### Your instructions
Pick out each line of the records in which the word "Druck" appears.
Source material Block Start
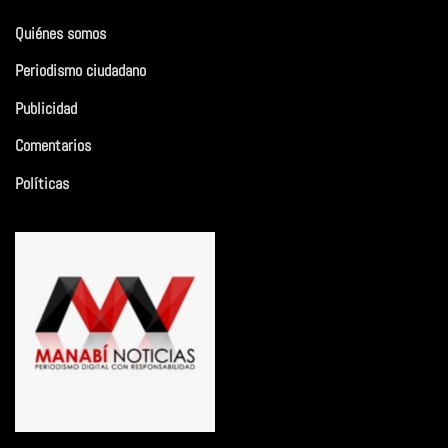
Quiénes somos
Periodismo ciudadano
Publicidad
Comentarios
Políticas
Source material Block End
Source material Block Start
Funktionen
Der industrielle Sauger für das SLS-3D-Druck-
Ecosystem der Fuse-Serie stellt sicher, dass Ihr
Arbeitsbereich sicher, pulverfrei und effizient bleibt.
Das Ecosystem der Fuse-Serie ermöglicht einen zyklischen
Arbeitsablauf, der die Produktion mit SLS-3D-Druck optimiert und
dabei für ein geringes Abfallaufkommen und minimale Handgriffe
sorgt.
Source material Block End
### Worked solution
Der industrielle Sauger für das SLS-3D-Druck-
Arbeitsablauf, der die Produktion mit SLS-3D-Druck optimiert und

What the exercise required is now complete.